List every line in the records below that contains the word "предмета", matching its case exactly.
+++ TASK DATA
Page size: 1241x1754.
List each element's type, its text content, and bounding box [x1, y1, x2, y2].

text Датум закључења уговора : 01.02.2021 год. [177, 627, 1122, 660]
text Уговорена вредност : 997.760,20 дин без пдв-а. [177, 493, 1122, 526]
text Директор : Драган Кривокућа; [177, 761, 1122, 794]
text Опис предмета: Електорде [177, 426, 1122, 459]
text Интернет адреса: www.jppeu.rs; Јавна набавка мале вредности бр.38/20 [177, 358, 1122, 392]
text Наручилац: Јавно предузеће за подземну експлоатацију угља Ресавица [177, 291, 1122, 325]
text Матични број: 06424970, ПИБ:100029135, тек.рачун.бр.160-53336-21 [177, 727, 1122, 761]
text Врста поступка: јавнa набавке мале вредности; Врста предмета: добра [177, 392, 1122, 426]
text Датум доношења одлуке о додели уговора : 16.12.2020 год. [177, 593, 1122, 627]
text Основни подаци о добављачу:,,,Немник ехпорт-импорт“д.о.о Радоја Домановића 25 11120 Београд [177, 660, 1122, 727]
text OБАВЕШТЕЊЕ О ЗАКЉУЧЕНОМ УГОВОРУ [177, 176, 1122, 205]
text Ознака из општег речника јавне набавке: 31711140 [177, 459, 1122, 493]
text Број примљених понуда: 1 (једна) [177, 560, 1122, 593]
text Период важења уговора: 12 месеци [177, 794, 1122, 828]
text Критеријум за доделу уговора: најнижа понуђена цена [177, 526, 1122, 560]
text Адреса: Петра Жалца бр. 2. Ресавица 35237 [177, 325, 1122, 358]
++++++
**WRITTEN SOLUTION**
text Опис предмета: Електорде [177, 426, 1122, 459]
text Врста поступка: јавнa набавке мале вредности; Врста предмета: добра [177, 392, 1122, 426]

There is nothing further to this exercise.